The A76 got added SDOT and UDOT instructions provide access to many multiply and accumulate operations every cycle so greatly speed up ML.
The Mac M1 is very much just Arm but a much newer and more powerful one than a Pi, they have added further ML instructions themselves , but like the Pi with A72 cores the equivalent but 4 generations up of the A76 is just much faster with the improvements Arm made.
The project is optimised for Arm now that Apple have an Arm base, but newer chips.

Its not a M1 Mac Mini but its is near x5 ML perf on the CPU vs Pi4 starting at approx £80 delivered, but also the GPU can use ArmNN that is almost as powerful as the CPU and to top that of it also has a 3 core 2Tops NPU.

How many mics does the thinkpad have as might be able to assist?
Whisper is great using the Medium model which really realtime is M1 territory but the streaming mode is not that great as the model is designed with a 30 sec beamsearch (is it 10 sec my memory lols).

The small model isn’t bad as Whisper generally like ChatGPT is a step ahead and likely you could do a bettter streaming version maybe using pyannote/voice-activity-detection · Hugging Face pyannote-audio/voice_activity_detection.ipynb at develop · pyannote/pyannote-audio · GitHub where you aim to fill the beamsearch with the nearest fitting 30/10 sec clips and just drop into a folderwatcher using inotify.
Aswell as performance the fuller beamserach can aid accuracy as much about Whisper is like ChatGPT and how it makes context from a sentence.

The models are quite large small will fit into 4gb but medium really could do with 8gb as it will just spill over on 4gb and start using swap likely zram if you have it setup.

OkDo only seem to do the 8gb/16gb Radxa Rock5b that has x2 m.2 and supports full Pcie3.0 x4 Nvme.

The OrangePi5 I got was £80 delivered but also 4gb, but that is an Aliexpress.

Also if you append those 2 lines with -march=native -ffast-math (insert) you may find quite a perf boost as it did on the RK3588

make clean and make again.

Built with ./main -m models/ggml-small.en.bin -f samples/jfk.wav on a OrangePi5 4gb

CFLAGS   = -I.              -O3 -std=c11   -march=native -ffast-math -fPIC
CXXFLAGS = -I. -I./examples -O3 -std=c++11 -march=native -ffast-math -fPIC
main: processing 'samples/jfk.wav' (176000 samples, 11.0 sec), 4 threads, 1 processors, lang = en, task = transcribe, timestamps = 1 ...


[00:00:00.000 --> 00:00:08.000]   And so, my fellow Americans, ask not what your country can do for you.
[00:00:08.000 --> 00:00:11.000]   Ask what you can do for your country.


whisper_print_timings:     load time =   617.37 ms
whisper_print_timings:      mel time =   116.57 ms
whisper_print_timings:   sample time =     8.11 ms
whisper_print_timings:   encode time = 10194.69 ms / 849.56 ms per layer
whisper_print_timings:   decode time =  2003.76 ms / 166.98 ms per layer
whisper_print_timings:    total time = 12941.53 ms

The full beamsearch of the OpenAI install on the OrangePi5

(venv) orangepi@orangepi5:~/whisper$ time python whisper.py
/home/orangepi/whisper/whisper/transcribe.py:78: UserWarning: FP16 is not supported on CPU; using FP32 instead
  warnings.warn("FP16 is not supported on CPU; using FP32 instead")
 And so my fellow Americans, ask not what your country can do for you, ask what you can do for your country.

real    0m29.145s
user    2m44.884s
sys     0m6.229s

Hi all, thanks for this, I’m now handing most of it over to the uni, partly because of the current wrangle about Horizon funding.

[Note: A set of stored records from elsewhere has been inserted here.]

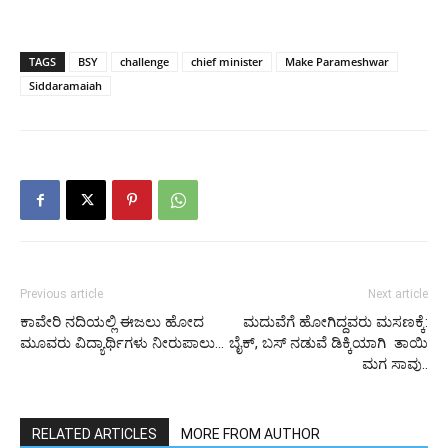
TAGS
BSY
challenge
chief minister
Make Parameshwar
Siddaramaiah
Previous article
Next article
ಕಾವೇರಿ ನದಿಯಲ್ಲಿ ಈಜಲು ಹೋದ
ಮದುವೆಗೆ ಹೋಗಿದ್ದವರು ಮಸಣಕ್ಕೆ:
ಮೂವರು ವಿದ್ಯಾರ್ಥಿಗಳು ನೀರುಪಾಲು…
ಬೈಕ್, ಬಸ್ ನಡುವೆ ಡಿಕ್ಕಿಯಾಗಿ ತಾಯಿ
ಮಗ ಸಾವು..
RELATED ARTICLES
MORE FROM AUTHOR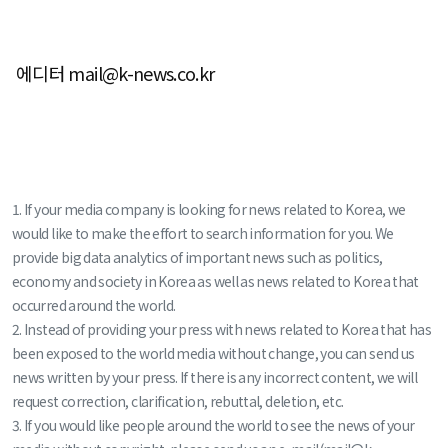
에디터 mail@k-news.co.kr
1. If your media company is looking for news related to Korea, we
would like to make the effort to search information for you. We
provide big data analytics of important news such as politics,
economy and society in Korea as well as news related to Korea that
occurred around the world.
2. Instead of providing your press with news related to Korea that has
been exposed to the world media without change, you can send us
news written by your press. If there is any incorrect content, we will
request correction, clarification, rebuttal, deletion, etc.
3. If you would like people around the world to see the news of your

I bought an Orange Pi5, it’s in the box at the moment, so all this will be v. useful, I’m helping them choose something with a little more punch (and availability!) than the Pi4. So more in a while. For fun, here’s the knocked together prototype from November. The social science people like the little ‘ears’.
IMAG1104-small

OPi5 is great value and punches so far above a Pi4.

I managed to pick up a Pixel6a refurb for £200 and the offline transcription is pretty amazing, there is also a whisper app but little more than a demo, but is super quick.